The biggest draw here is Chris Warner and Ron Randall’s art. The pencilling could not look more at home in 1989, with heavy inks and a focus on tight staging and busy paneling, it’s clearly a product of its time but the art team excels in little details. The Predators, in particular, are intricately detailed and their features and weapons look straight out of the film.

What’s most notable in the text is how much Verheiden tries to do to make sense of the franchise’s mythology. He plays with the idea of Predators replicating speech they hear, although it’s mostly an excuse to give them some dialogue, and an awful lot of the plot is dependent on characters trying to wear the Predator’s helmet to spot oncoming ships. It’s a goofy plot point, doing its best to explain something that didn’t ever need to be explained, but it’s among the more memorable features in an easily forgettable comic.

“Cold War,” the second story collected, doesn’t fare much better. Illustrated by Randall alone this time, the story picks up shortly after the first one ended, this time with Schaefer heading to the USSR after a Predator ship crash-lands near a Soviet comms station. It’s a more ambitious story, one comparing Schaefer to a Soviet officer struggling to keep her men’s respect and survive in the face of brutal realpolitik. It doesn’t entirely work. Schaefer’s still spouting action movie quips, despite a few moments meant to emphasize the losses he’s had to deal with but it doesn’t feel true to the character.

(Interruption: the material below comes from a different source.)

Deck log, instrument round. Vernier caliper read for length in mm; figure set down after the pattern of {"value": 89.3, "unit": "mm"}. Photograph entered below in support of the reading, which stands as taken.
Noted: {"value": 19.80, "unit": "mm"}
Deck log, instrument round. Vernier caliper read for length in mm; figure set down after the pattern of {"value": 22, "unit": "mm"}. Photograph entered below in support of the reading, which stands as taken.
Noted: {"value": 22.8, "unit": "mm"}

The biggest crime of “Cold War,” however, is its pace. This is a ponderously slow story, one that takes two issues before the Predators start cutting through Soviets and another two before Schaefer really starts fighting them. There are still moments of grim tension, like a base full of skinned, dead Russians and a brutal prologue involving a Predator cutting through a Soviet battalion but the thrills are few and far between.

“Dark River” is much better, mostly on the strength of Randall’s art. Released in 1996, Randall’s pencils have become much rounder, more expressive and cartoonish, resembling Tom Grummett or Jan Duursema and it makes Schaefer’s exaggerated physique feel more at home in a world full or ripped soldiers, buxom guerrilla fighters and massive, hulking extraterrestrials.

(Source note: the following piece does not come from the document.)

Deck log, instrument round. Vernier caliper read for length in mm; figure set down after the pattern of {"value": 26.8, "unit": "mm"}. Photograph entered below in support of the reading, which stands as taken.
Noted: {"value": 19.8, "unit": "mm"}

It’s a story that sees Schaefer going after the Predator from “Concrete Jungle,” who’s somehow survived the events of that story. The storyline here is also more coherent. It actively engages both with the miniseries that came before it as well as the original film, and provides one fairly memorable sequence as Schaefer survives being shot, left for dead and watching friends tortured and killed, to take one more shot at the Predator. Still, it ends without any real resolution and after spending so much time with a resolutely unlikable character, it’s kind of hard to accept.

What’s most interesting about the presentation and stories in Predator: The Original Comics Series is watching as the rules for modern licensed comics are slowly figured out. Verheiden’s scripts slowly find a focus, realizing that the series is less about character and more about themes and aesthetics.

Predator in the moments when it’s subverting action and horror cliche, when the heroes of one genre are turned into the victims of another. It’s a trick that “Cold War” plays with and “Dark River” gets closer too, mostly by adding a group of would-be victims of the Predator and bringing the action back to an area familiar to movie fans.

Ultimately, Predator: The Original Comics Series isn’t the most complete retrospective of a franchise or an iconic ‘80s slasher but it offers a solid portrait of the company at a pivotal time in its history and the modern licensed comic. Otherwise, it’s almost strictly for the biggest Predator fans only.